## Problem
Everything from the line with "Gautam Budhha Nagar, UP-201307" to the final line of the records should be reproduced word for word, with both of those lines kept.

## Provided entries
┌──
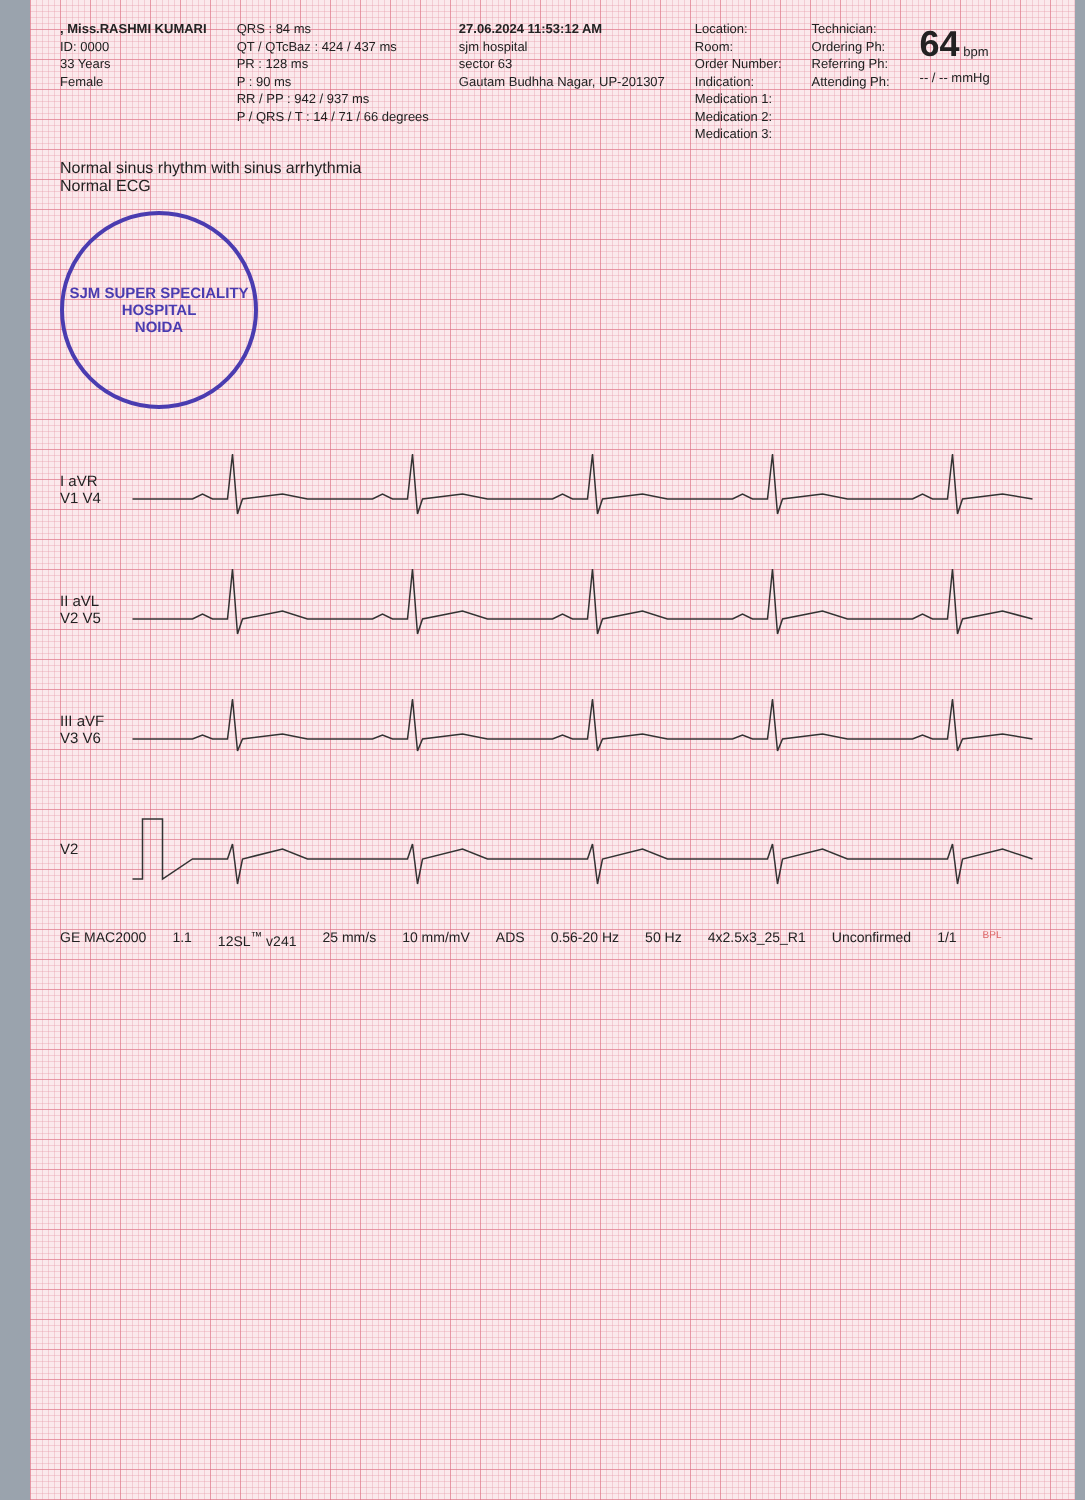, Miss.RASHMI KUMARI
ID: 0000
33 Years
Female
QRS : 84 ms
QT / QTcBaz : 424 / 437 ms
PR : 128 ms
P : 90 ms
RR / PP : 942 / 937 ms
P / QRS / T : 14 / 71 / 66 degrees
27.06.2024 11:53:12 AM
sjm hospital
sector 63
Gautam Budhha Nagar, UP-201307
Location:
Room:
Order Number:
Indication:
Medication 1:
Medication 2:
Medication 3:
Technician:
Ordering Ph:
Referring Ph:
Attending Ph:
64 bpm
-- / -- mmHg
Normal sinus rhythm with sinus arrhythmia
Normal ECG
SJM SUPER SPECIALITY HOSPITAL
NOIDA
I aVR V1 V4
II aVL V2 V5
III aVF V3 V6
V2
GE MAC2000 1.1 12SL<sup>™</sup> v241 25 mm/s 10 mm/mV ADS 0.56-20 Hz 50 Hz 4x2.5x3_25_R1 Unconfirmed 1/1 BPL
└──
## Solved problem
Gautam Budhha Nagar, UP-201307
Location:
Room:
Order Number:
Indication:
Medication 1:
Medication 2:
Medication 3:
Technician:
Ordering Ph:
Referring Ph:
Attending Ph:
64 bpm
-- / -- mmHg
Normal sinus rhythm with sinus arrhythmia
Normal ECG
SJM SUPER SPECIALITY HOSPITAL
NOIDA
I aVR V1 V4
II aVL V2 V5
III aVF V3 V6
V2
GE MAC2000 1.1 12SL<sup>™</sup> v241 25 mm/s 10 mm/mV ADS 0.56-20 Hz 50 Hz 4x2.5x3_25_R1 Unconfirmed 1/1 BPL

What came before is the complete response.